Modelling the pay-as-bid market premium to estimate subsidies required several simplifications. First, although we distinguished between 14 end-use applications, four green products and five fossil competitors, we did not account for regional differences in hydrogen production costs. Our estimates can be interpreted as cross-regional averages. Note that our sensitivity ranges are large enough to contain the regional cost heterogeneity found in GIS-based analyses66. Second, we neglected additional end-use transformation costs, which are typically small or even zero, for example, for drop-in electrofuels. Some applications can simply replace grey with green hydrogen with no additional costs (for example, ammonia production), while additional investment costs in other applications are low compared with fossil applications (for example, direct reduced iron-based steel plants or hydrogen boilers). Third, we calculated levelized costs using constant electricity prices, assuming that green hydrogen projects require new dedicated renewable energy plants or long-term contracted power-purchase agreements that deliver electricity at stable prices. Similarly, for electrofuels, this implies dedicated electrolysers or long-term contracts that deliver green hydrogen at constant prices. Fourth, we did not consider the option that projects could pay back a part of the received subsidies once they are profitable relative to their fossil competitor in the future because this would require a contract for differences that allows for this option. Fifth, we did not include factors other than costs that influence the project realization as this was outside the scope of this analysis. Sixth, we did not incorporate the competition of green hydrogen with blue hydrogen and other mitigation options, which we discuss in Supplementary Note 4. Last, we assumed that demand-side policies directly translate into electrolysis capacity without the need for additional subsidies.
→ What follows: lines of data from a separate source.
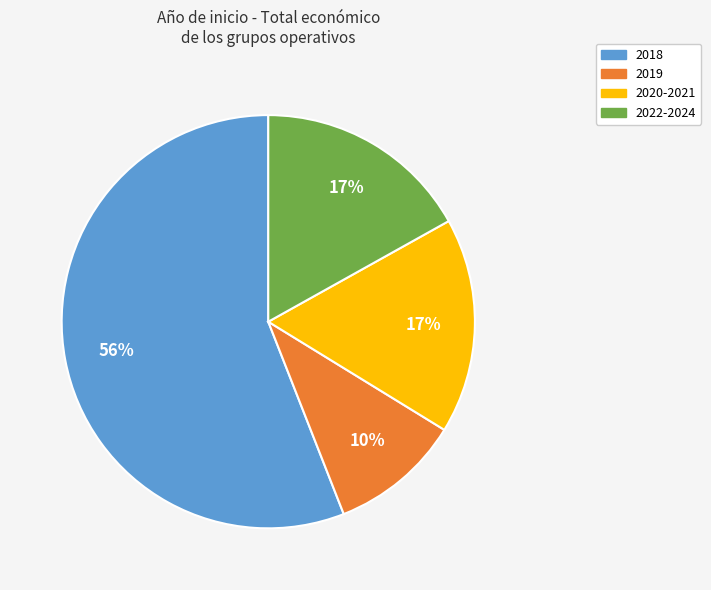

To the nearest percent, what is the average slice percentage?

25%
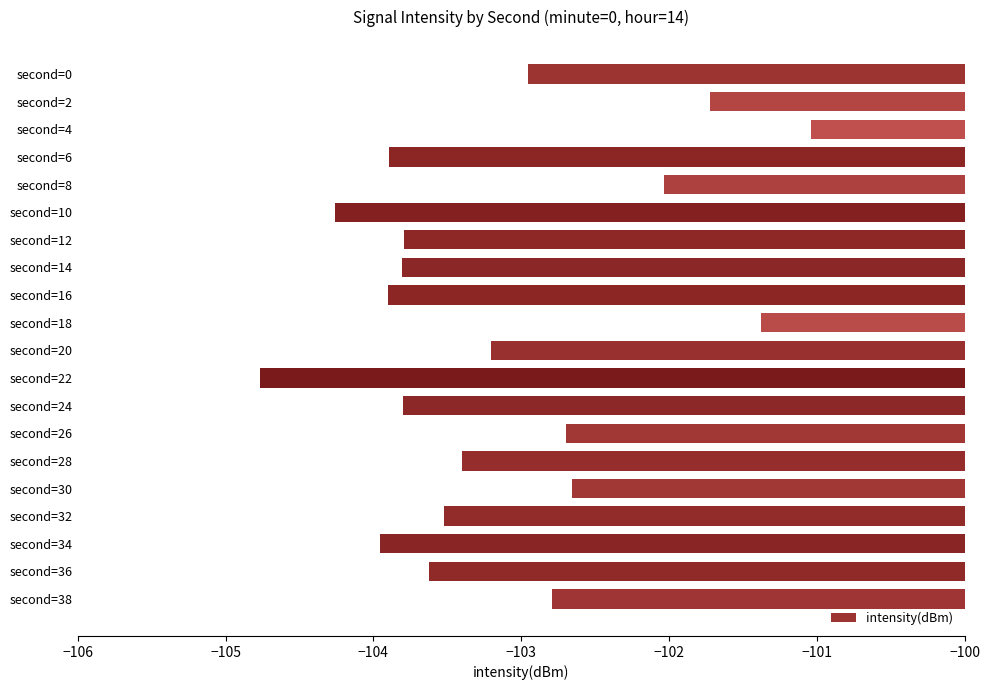

What is the value of the 16th bar from the top?

-102.7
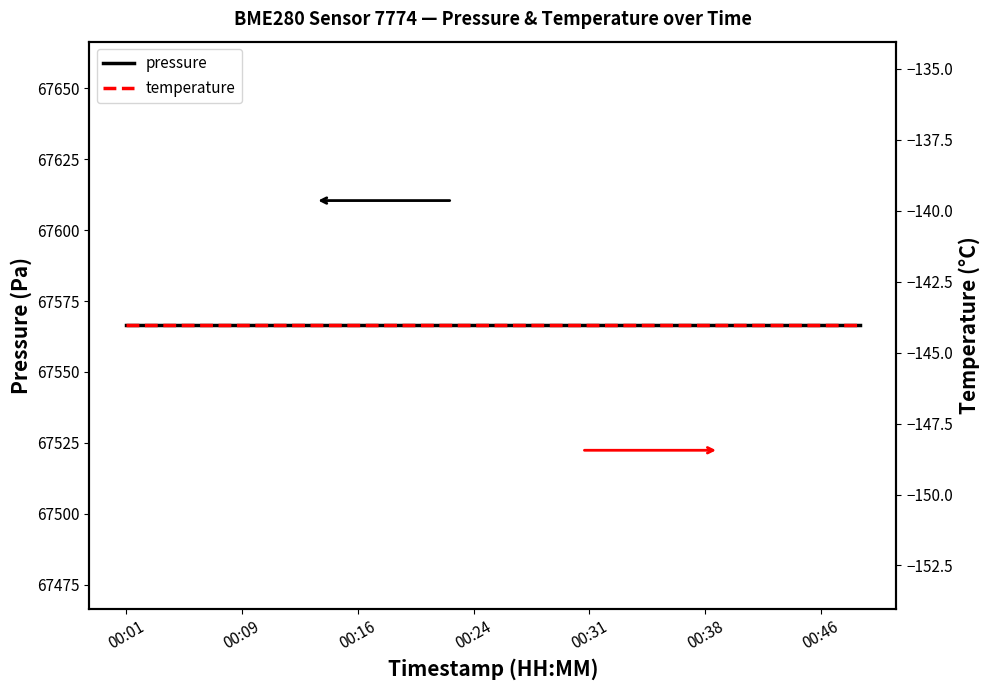

Which category has the lowest value across all series?

00:01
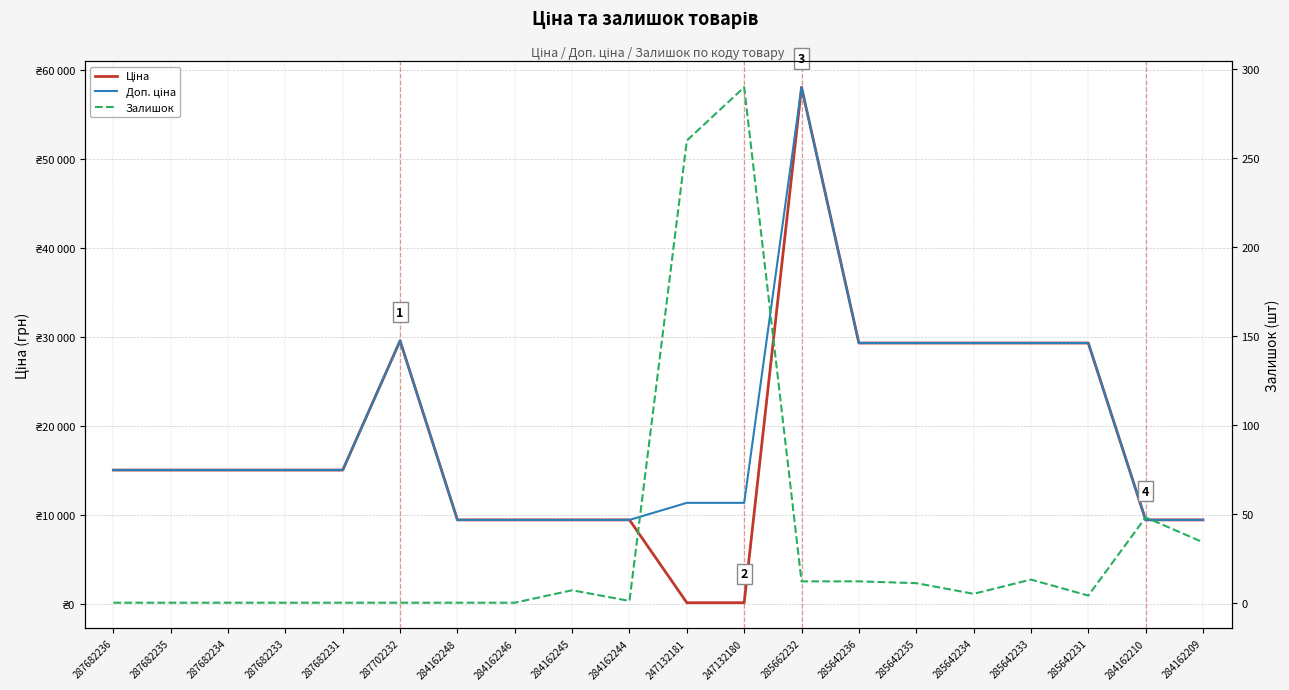

How many distinct data groups are displayed?

3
The quality of the data of global announced hydrogen subsidies from BloombergNEF (BNEF) may be limited and will likely soon be outdated. The estimate for US subsidies is particularly uncertain as the production tax credits of the Inflation Reduction Act12 are uncapped such that BNEF bases their US subsidy estimates on hydrogen project announcements. Furthermore, the tracked subsidies cover not only green hydrogen but also other sources of low-carbon hydrogen, which we optimistically compared to subsidy requirements only for green hydrogen project announcements. The global subsidy volume of US$308 billion for low-carbon hydrogen as of September 2023 therefore serves only as a snapshot. Although this figure will be outdated soon, it still offers a valuable reference point. However, it should be interpreted with caution as the implementation of these subsidies will critically depend on future government commitments to foster the hydrogen market ramp-up.